The mapping function must be of the form:
func (*mongofluxdplug.MongoDocument) ([]*mongofluxdplug.InfluxPoint, error)
The following example plugin maps a single MongoDB document to multiple Points in InfluxDB:
package main
import (
"fmt"
"github.com/rwynn/mongofluxd/mongofluxdplug"
"time"
)
// Plugin to map a single MongoDB document to multiple InfluxDB points
//
// e.g.
// db.testplug.insert({ts: new Date(), pts: [{o: 0, d: 1.5}, {o: 2, d: 3.2}]})
// where ts is the base time, o is the second offset for each point, and d is field data for each point
func MyPointMapper(input *mongofluxdplug.MongoDocument) (output []*mongofluxdplug.InfluxPoint, err error) {
doc := input.Data
// reference base time
var t time.Time
switch doc["ts"].(type) {
case time.Time:
t = doc["ts"].(time.Time)
default:
return nil, fmt.Errorf("expected ts field with type %T but got %T", t, doc["ts"])
}
// reference list of points with time offset and data
var pts []interface{}
switch doc["pts"].(type) {
case []interface{}:
pts = doc["pts"].([]interface{})
default:
return nil, fmt.Errorf("expected pts field with type %T but got %T", pts, doc["pts"])
}
// for each pt in this single document, add an InfluxPoint to the output
for _, p := range pts {
// assert type of each point p
var pt map[string]interface{}
switch ptt := p.(type) {
case map[string]interface{}:
pt = ptt
default:
return nil, fmt.Errorf("expected point of type %T but got %T", pt, p)
}
// read offset and point data
var offset, pointData float64
switch pt["o"].(type) {
case float64:
offset = pt["o"].(float64)
default:
return nil, fmt.Errorf("expected offset of type %T but got %T", offset, pt["o"])
}
switch pt["d"].(type) {
case float64:
pointData = pt["d"].(float64)
default:
return nil, fmt.Errorf("expected point data of type %T but got %T", pointData, pt["d"])
}
// create a new InfluxPoint
point := &mongofluxdplug.InfluxPoint{
Tags: make(map[string]string),
Fields: make(map[string]interface{}),
}
// set time, fields, and tags on the Point
point.Timestamp = t.Add(time.Duration(int64(offset)) * time.Second)

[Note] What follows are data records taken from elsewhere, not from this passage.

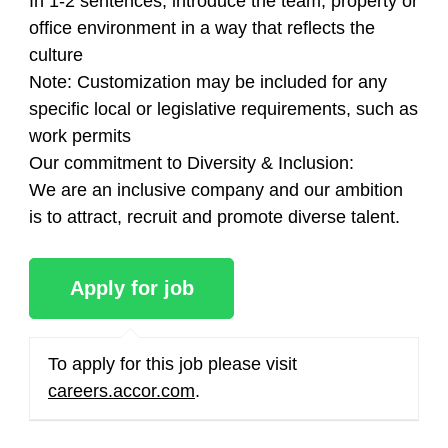
In 1-2 sentences, introduce the team, property or
office environment in a way that reflects the
culture
Note: Customization may be included for any
specific local or legislative requirements, such as
work permits
Our commitment to Diversity & Inclusion:
We are an inclusive company and our ambition
is to attract, recruit and promote diverse talent.
To apply for this job please visit
careers.accor.com
.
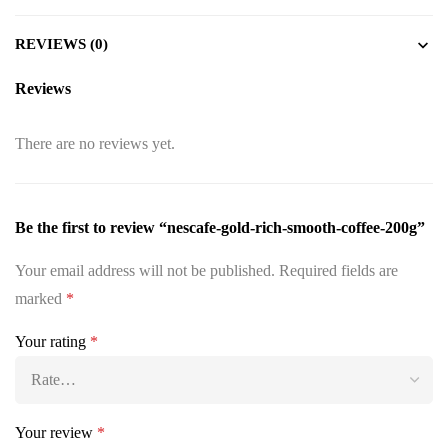
REVIEWS (0)
Reviews
There are no reviews yet.
Be the first to review “nescafe-gold-rich-smooth-coffee-200g”
Your email address will not be published.
Required fields are
marked
*
Your rating
*
Your review
*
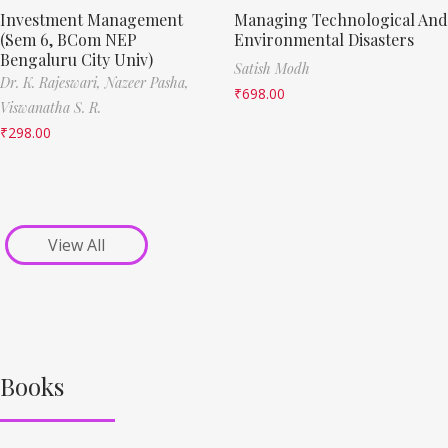
Investment Management
Managing Technological And
(Sem 6, BCom NEP
Environmental Disasters
Bengaluru City Univ)
Satish Modh
Dr. K. Rajeswari,
Nazeer Pasha,
₹
698.00
Viswanatha S. R.
₹
298.00
View All
Books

point.Fields["d"] = pointData
// append the Point to the output
output = append(output, point)
}
return output, nil
}
To build a plugin you must use golang 1.11 and above and ensure you run the go build
command with
the mongofluxd go.mod
file in the current directory. This is to ensure your plugin dependencies use
the exact same source code as mongofluxd.

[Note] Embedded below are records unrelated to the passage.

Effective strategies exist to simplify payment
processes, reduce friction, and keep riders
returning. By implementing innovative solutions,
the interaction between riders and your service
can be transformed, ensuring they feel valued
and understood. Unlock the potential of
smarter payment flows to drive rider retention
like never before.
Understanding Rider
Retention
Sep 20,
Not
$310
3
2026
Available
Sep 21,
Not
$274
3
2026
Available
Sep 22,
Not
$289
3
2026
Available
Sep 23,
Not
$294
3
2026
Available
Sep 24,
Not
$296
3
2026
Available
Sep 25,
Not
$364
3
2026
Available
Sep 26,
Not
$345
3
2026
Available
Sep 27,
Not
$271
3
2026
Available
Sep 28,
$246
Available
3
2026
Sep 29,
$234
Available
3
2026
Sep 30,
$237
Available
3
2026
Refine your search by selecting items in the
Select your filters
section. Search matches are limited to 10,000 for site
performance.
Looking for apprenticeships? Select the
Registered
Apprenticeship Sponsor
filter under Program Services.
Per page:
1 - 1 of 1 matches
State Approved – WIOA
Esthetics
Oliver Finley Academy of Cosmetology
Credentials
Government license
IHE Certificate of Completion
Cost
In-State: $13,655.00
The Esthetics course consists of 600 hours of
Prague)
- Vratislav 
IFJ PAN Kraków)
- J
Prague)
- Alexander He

# clone the repo outside your $GOPATH
git clone https://github.com/rwynn/mongofluxd.git
cd mongofluxd
# add and edit a file myplugin.go which is your plugin
go build -buildmode=plugin -o myplugin.so myplugin.go
The public plugin function, or symbol, can then be assigned to a measurement in the config file
plugin-path = "/path/to/myplugin.so"
[[measurement]]
namespace = "test.testplug"
# for this measurement use a go plugin to map a single MongoDB document to multiple InfluxDB points
# in this case the function name to use is MyPointMapper
# the time, fields, and tags will be generated by the plugin
symbol = "MyPointMapper"
precision = "ms"
When a MongoDB document is inserted into the test.testplug
namespace, the MyPointMapper
function will
be invoked to determine a slice of Points to write to InfluxDB.